Debido a esto, hoy queremos compartir contigo prácticas para el autocuidado docente. Nos encantará saber qué te parecen y que nos compartas qué cosas hacer para garantizar tu bienestar.
Autocuidado docente
Tiempo de desconexión
La interacción con estudiantes es especialmente demandante, se requiere de mucha presencia y atención. Es normal, por eso, que quizás busques distraerte viendo tu teléfono, o bien atendiendo pendientes en tu computadora. Una vez fuera del aula, es común seguir con otras actividades que haces por tu cuenta con más tranquilidad. El problema es cuando esas actividades se confunden con un descanso real. Por eso, necesitas practicar activamente en encontrar tiempos de desconexión y destinar esos momentos a relajarte y descansar de la forma que sepas que mejor te funciona. Dedica tiempo a actividades que te gusten y aprovéchalas. De esta manera podrás recargar y regular tu energía a lo largo del día.
Considera ejercicios de atención plena
Practica la atención plena y la respiración consciente. Breves momentos de meditación pueden reducir el estrés y mejorar tu capacidad para manejar situaciones desafiantes –dentro y fuera del aula–. Te recomendamos que leas la nota que tenemos sobre este tema; si bien está pensada para estudiantes, podrás replicar muchos ejercicios por tu cuenta.
Establece límites saludables
Establecer límites saludables es fundamental, pero se dice más fácil de lo que se practica. Y es que es cierto que vivimos en un mundo donde el autoconocimiento no ha sido un ingrediente importante de la educación –familiar y académica– hasta hace pocos años. Dar más de lo que puedes –atención, tiempo, retroalimentación—, no termina siendo benéfico para ti ni para las demás personas. Hay que aprender a decir que no y a establecer límites claros. Asumir únicamente lo que puedes manejar evitará que te agotes y será una forma de garantizar que la calidad de tu enseñanza sea sostenible. Para lograrlo no hay como la prueba y el error: darse espacios para escucharte y descubrir lo que sientes honestamente. La práctica de la comunicación no violenta puede servirte mucho en este proceso.
Haz comunidad, cultiva el apoyo mutuo
Siempre es importante encontrar a personas con las que, desde una sensación de familiaridad y confianza, se pueda compartir nuestra experiencia.

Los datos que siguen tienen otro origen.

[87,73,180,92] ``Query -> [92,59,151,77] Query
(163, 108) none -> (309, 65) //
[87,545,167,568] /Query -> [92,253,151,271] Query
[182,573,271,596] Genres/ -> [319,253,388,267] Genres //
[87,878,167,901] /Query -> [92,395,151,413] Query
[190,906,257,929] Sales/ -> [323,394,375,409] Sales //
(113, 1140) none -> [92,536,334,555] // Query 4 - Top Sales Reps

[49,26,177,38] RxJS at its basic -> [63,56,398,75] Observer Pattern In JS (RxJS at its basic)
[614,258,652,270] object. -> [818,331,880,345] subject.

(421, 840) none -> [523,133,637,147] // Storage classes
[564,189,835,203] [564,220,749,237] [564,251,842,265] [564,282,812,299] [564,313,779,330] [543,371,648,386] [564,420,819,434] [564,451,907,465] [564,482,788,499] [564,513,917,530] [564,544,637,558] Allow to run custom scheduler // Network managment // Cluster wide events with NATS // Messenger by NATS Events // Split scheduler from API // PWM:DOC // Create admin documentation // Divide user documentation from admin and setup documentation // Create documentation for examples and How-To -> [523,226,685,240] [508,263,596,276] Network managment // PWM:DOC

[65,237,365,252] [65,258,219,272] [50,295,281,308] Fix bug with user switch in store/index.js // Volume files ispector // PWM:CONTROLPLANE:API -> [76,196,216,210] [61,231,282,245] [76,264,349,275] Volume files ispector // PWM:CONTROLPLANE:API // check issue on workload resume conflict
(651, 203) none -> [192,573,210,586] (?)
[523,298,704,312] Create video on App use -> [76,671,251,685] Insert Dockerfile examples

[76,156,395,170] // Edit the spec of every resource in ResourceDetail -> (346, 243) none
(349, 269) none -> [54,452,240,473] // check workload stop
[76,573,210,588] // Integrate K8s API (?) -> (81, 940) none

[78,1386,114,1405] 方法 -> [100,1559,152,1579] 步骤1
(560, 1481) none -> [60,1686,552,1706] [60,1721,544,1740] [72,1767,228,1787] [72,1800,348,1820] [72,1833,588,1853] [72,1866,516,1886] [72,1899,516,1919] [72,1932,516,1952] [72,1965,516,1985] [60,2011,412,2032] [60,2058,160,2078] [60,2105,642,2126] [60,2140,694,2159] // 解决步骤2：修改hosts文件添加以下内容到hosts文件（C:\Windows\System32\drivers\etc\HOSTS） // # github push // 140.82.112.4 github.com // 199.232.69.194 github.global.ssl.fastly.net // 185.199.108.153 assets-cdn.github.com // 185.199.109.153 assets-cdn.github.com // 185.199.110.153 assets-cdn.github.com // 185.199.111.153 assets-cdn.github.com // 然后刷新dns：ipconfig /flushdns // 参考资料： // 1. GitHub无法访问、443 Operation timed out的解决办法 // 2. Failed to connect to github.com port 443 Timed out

En ese sentido, es muy recomendable establecer una red de apoyo con tus colegas docentes y educadores. Compartir evidencias, dudas y consejos con tu comunidad educativa, creará un ambiente de acompañamiento y escucha. Te recomendamos destinar espacios con esta intención semanal o mensualmente.
El autocuidado promueve la resiliencia, reduce el agotamiento y mejora la salud mental; elementos estructurales para un entorno escolar positivo y, sobre todo, propositivo. Los docentes, de esta manera, se vuelven también una referencia de equilibrio y autorreflexión para sus estudiantes. Por eso, hoy tiene que quedar claro que invertir en ti es invertir sustancialmente en la educación y en su posibilidad de ser sostenible para reimaginarse constantemente.